## Set task
Copy out every one of the records below word for word, keeping each line as it stands.

(Data excerpts)
Start

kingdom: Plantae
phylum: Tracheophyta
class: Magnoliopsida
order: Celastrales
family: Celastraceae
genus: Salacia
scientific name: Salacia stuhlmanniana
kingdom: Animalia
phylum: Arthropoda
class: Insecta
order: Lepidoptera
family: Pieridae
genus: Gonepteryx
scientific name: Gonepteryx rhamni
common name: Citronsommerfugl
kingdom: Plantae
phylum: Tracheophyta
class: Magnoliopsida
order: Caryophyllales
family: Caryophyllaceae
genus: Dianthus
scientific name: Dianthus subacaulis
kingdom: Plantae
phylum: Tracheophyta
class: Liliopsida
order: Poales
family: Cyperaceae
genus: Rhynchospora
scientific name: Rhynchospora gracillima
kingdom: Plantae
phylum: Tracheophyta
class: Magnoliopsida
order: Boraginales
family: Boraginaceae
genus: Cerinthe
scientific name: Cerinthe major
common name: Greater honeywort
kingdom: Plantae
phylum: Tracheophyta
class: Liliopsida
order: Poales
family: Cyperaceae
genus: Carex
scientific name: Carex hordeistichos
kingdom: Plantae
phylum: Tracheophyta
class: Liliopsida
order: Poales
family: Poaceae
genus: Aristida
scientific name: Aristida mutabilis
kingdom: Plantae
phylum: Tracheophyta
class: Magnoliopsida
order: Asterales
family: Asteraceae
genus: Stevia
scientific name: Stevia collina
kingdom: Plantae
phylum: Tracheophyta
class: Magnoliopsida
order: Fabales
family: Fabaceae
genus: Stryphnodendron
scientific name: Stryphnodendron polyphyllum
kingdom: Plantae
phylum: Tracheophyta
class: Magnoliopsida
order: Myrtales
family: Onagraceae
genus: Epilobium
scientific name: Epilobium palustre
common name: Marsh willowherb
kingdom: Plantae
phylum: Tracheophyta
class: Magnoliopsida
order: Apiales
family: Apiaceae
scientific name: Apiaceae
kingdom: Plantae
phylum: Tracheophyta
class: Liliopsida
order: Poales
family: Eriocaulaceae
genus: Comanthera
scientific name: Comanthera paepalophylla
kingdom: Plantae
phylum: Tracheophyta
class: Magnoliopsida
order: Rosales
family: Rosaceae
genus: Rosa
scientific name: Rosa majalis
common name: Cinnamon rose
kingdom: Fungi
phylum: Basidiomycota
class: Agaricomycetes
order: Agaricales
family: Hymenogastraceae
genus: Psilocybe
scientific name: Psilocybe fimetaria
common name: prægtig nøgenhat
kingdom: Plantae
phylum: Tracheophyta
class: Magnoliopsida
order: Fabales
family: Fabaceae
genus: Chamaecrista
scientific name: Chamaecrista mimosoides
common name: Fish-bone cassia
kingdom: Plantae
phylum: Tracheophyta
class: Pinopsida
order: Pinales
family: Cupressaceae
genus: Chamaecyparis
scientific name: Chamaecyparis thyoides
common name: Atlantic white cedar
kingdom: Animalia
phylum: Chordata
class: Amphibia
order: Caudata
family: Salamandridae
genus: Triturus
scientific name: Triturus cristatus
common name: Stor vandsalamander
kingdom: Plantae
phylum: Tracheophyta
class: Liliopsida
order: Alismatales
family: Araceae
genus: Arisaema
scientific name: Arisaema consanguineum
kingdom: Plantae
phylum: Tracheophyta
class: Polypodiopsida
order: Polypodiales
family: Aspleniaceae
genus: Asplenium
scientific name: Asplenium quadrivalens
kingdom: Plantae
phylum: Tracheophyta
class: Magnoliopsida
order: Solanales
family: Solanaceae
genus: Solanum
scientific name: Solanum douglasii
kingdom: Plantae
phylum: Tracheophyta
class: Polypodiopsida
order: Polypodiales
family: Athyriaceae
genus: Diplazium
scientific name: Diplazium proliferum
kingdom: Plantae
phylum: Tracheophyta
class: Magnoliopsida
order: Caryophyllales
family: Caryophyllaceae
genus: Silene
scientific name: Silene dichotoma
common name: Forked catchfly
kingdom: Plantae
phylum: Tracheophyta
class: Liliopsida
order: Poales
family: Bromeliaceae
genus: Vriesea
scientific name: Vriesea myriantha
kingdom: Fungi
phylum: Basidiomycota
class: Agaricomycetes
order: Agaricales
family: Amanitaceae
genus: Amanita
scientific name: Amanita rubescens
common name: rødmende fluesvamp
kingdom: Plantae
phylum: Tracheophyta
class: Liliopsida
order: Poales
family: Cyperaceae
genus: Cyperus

End

## Answer to this problem
kingdom: Plantae
phylum: Tracheophyta
class: Magnoliopsida
order: Celastrales
family: Celastraceae
genus: Salacia
scientific name: Salacia stuhlmanniana
kingdom: Animalia
phylum: Arthropoda
class: Insecta
order: Lepidoptera
family: Pieridae
genus: Gonepteryx
scientific name: Gonepteryx rhamni
common name: Citronsommerfugl
kingdom: Plantae
phylum: Tracheophyta
class: Magnoliopsida
order: Caryophyllales
family: Caryophyllaceae
genus: Dianthus
scientific name: Dianthus subacaulis
kingdom: Plantae
phylum: Tracheophyta
class: Liliopsida
order: Poales
family: Cyperaceae
genus: Rhynchospora
scientific name: Rhynchospora gracillima
kingdom: Plantae
phylum: Tracheophyta
class: Magnoliopsida
order: Boraginales
family: Boraginaceae
genus: Cerinthe
scientific name: Cerinthe major
common name: Greater honeywort
kingdom: Plantae
phylum: Tracheophyta
class: Liliopsida
order: Poales
family: Cyperaceae
genus: Carex
scientific name: Carex hordeistichos
kingdom: Plantae
phylum: Tracheophyta
class: Liliopsida
order: Poales
family: Poaceae
genus: Aristida
scientific name: Aristida mutabilis
kingdom: Plantae
phylum: Tracheophyta
class: Magnoliopsida
order: Asterales
family: Asteraceae
genus: Stevia
scientific name: Stevia collina
kingdom: Plantae
phylum: Tracheophyta
class: Magnoliopsida
order: Fabales
family: Fabaceae
genus: Stryphnodendron
scientific name: Stryphnodendron polyphyllum
kingdom: Plantae
phylum: Tracheophyta
class: Magnoliopsida
order: Myrtales
family: Onagraceae
genus: Epilobium
scientific name: Epilobium palustre
common name: Marsh willowherb
kingdom: Plantae
phylum: Tracheophyta
class: Magnoliopsida
order: Apiales
family: Apiaceae
scientific name: Apiaceae
kingdom: Plantae
phylum: Tracheophyta
class: Liliopsida
order: Poales
family: Eriocaulaceae
genus: Comanthera
scientific name: Comanthera paepalophylla
kingdom: Plantae
phylum: Tracheophyta
class: Magnoliopsida
order: Rosales
family: Rosaceae
genus: Rosa
scientific name: Rosa majalis
common name: Cinnamon rose
kingdom: Fungi
phylum: Basidiomycota
class: Agaricomycetes
order: Agaricales
family: Hymenogastraceae
genus: Psilocybe
scientific name: Psilocybe fimetaria
common name: prægtig nøgenhat
kingdom: Plantae
phylum: Tracheophyta
class: Magnoliopsida
order: Fabales
family: Fabaceae
genus: Chamaecrista
scientific name: Chamaecrista mimosoides
common name: Fish-bone cassia
kingdom: Plantae
phylum: Tracheophyta
class: Pinopsida
order: Pinales
family: Cupressaceae
genus: Chamaecyparis
scientific name: Chamaecyparis thyoides
common name: Atlantic white cedar
kingdom: Animalia
phylum: Chordata
class: Amphibia
order: Caudata
family: Salamandridae
genus: Triturus
scientific name: Triturus cristatus
common name: Stor vandsalamander
kingdom: Plantae
phylum: Tracheophyta
class: Liliopsida
order: Alismatales
family: Araceae
genus: Arisaema
scientific name: Arisaema consanguineum
kingdom: Plantae
phylum: Tracheophyta
class: Polypodiopsida
order: Polypodiales
family: Aspleniaceae
genus: Asplenium
scientific name: Asplenium quadrivalens
kingdom: Plantae
phylum: Tracheophyta
class: Magnoliopsida
order: Solanales
family: Solanaceae
genus: Solanum
scientific name: Solanum douglasii
kingdom: Plantae
phylum: Tracheophyta
class: Polypodiopsida
order: Polypodiales
family: Athyriaceae
genus: Diplazium
scientific name: Diplazium proliferum
kingdom: Plantae
phylum: Tracheophyta
class: Magnoliopsida
order: Caryophyllales
family: Caryophyllaceae
genus: Silene
scientific name: Silene dichotoma
common name: Forked catchfly
kingdom: Plantae
phylum: Tracheophyta
class: Liliopsida
order: Poales
family: Bromeliaceae
genus: Vriesea
scientific name: Vriesea myriantha
kingdom: Fungi
phylum: Basidiomycota
class: Agaricomycetes
order: Agaricales
family: Amanitaceae
genus: Amanita
scientific name: Amanita rubescens
common name: rødmende fluesvamp
kingdom: Plantae
phylum: Tracheophyta
class: Liliopsida
order: Poales
family: Cyperaceae
genus: Cyperus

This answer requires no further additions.